Further, the rate of corrosion is high because the bimetal has an iron component (Fe), and the resistance of contact on the bimetal also becomes high and the accuracy of the operation according to the standard specification can not be expected when the flow of current is great.
Korean Utility Model Reg. No. 11754 (Inventors: KI HO CHUNG et al, "Safety Connector for Communication: filed Nov. 29, 1973 under Korean UM Application No. 6577/1973) discloses a "Safety Connector for Communication" in which the current leading portion of contacts is lowered because heat of the heat coil is produced and low melting temperature lead (Pb) fixing "Notice" indicating lamp is melted, and at same time, "Notice" indicating rod is shown by raisingly projecting. The safety connector is thus intended not to be again used when the unit comprising the heat coil and "notice" indicating lamp are once operated, and a new safety connector must be substituted. Furthermore, structure of this safety device is very complex and uneconomical, and, in addition, the communication equipment can not be operated until the substitute safety connector is installed.
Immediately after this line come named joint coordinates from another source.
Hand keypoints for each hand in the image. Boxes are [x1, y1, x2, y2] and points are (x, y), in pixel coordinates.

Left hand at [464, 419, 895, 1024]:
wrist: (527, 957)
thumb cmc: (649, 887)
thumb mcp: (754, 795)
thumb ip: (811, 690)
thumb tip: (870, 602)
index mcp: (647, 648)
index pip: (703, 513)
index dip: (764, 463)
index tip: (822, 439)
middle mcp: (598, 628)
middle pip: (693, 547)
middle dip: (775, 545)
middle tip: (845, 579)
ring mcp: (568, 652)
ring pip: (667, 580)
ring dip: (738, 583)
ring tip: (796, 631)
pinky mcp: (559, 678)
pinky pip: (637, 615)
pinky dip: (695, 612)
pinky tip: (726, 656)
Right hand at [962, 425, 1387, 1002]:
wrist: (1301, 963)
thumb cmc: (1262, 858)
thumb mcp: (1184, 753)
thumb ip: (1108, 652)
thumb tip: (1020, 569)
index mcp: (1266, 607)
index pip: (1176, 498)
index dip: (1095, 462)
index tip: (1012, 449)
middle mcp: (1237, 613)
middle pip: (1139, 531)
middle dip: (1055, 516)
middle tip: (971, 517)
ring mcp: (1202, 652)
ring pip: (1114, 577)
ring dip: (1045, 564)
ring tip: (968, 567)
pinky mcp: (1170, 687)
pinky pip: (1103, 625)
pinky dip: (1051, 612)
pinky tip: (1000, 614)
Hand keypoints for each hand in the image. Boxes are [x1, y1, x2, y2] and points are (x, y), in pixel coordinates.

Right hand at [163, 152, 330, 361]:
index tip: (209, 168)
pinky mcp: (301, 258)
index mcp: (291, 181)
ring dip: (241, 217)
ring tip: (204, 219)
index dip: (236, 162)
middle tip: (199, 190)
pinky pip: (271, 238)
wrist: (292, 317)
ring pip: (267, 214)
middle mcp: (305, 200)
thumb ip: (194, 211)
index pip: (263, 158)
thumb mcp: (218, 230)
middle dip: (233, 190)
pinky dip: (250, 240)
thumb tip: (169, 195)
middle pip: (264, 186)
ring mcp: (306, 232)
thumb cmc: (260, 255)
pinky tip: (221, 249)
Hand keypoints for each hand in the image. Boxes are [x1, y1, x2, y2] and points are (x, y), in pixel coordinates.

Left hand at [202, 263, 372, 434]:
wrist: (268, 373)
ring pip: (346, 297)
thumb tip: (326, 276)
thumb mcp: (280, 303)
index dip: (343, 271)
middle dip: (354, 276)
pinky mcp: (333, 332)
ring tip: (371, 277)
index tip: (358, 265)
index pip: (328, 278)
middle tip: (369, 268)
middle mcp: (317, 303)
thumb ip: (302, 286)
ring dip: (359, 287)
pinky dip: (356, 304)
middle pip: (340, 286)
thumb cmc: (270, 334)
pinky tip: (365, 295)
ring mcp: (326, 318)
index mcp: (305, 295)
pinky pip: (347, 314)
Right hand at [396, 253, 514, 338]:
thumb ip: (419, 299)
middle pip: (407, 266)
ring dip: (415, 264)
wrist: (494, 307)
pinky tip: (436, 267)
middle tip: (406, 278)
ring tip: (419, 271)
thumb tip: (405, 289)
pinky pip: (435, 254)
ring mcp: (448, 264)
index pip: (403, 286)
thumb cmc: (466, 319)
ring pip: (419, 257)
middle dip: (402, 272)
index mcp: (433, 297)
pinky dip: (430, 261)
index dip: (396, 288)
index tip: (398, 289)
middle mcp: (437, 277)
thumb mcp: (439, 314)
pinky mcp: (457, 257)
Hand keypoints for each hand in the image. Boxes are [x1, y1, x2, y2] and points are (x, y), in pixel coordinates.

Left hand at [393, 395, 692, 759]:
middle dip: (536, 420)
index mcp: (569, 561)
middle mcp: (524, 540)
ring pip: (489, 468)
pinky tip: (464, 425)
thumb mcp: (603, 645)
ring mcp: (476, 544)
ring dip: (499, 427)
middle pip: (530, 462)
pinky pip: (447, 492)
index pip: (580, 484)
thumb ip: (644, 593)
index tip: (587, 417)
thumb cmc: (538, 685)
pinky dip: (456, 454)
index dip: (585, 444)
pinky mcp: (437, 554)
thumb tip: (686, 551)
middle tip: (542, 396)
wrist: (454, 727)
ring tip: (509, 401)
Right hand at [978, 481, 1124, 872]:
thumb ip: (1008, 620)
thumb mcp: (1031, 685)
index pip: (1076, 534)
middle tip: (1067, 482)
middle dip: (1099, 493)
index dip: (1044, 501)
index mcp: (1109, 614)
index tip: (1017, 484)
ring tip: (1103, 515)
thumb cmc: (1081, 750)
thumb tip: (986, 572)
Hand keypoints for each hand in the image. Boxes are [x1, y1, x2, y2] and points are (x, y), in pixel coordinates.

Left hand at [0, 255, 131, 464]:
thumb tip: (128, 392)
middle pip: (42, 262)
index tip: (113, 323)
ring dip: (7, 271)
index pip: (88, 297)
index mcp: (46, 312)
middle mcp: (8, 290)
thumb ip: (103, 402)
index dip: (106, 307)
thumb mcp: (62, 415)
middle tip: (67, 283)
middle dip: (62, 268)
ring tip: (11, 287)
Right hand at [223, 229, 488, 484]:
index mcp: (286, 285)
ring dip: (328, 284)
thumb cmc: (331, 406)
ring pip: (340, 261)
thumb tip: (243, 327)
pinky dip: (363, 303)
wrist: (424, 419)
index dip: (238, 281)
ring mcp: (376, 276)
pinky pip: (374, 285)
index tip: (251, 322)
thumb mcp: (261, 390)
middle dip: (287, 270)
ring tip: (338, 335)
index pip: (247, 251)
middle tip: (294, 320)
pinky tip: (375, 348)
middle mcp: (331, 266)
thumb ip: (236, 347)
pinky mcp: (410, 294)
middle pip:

Also in the prior art, the heat coil is wound on a bimetal connected to the outer line and the fixed contact is placed on the corresponding part with a moving contact on the bimetal. If overcurrent is produced, heating of the heat coil results and the bimetal is bent (or curved) and the moving contact of the bimetal makes contact with the fixed contact of ground terminal side and the overcurrent is grounded.
In the above-described prior art structures, if the overcurrent is led it is grounded, and if the factor producing the overcurrent is obviated, leading of current on the communication equipment side is automatically accomplished. Thus, the above-described problems are solved, but current intermittence on the communication equipment side cannot be operated speedily and precisely because the bimetal must be bent by heating of the heat coil such that the moving contact makes contact with the fixed contact of the ground terminal side when the overcurrent is led.
Further, as described on the specification of U.S. Pat. No. 4,692,833 (Inventor: KI HO CHUNG, issued Sept. 8, 1987), a safety device for communication is provided which includes a triode. The triode has a difference in operating time of expansion and contact of the bimetal by the material of the bimetal and the gap between the electrodes, and when the gap between both electrodes and the bimetal adhered to the ground electrode is maintained within the range of from about 0.1 mm to 0.3 mm in order to achieve relatively rapid contact operation, an operating time of 5 seconds is still necessary. Accordingly, in this case, high heat of about 600.degree. C-700.degree. C. is produced by the continuous discharge and there is danger of fire.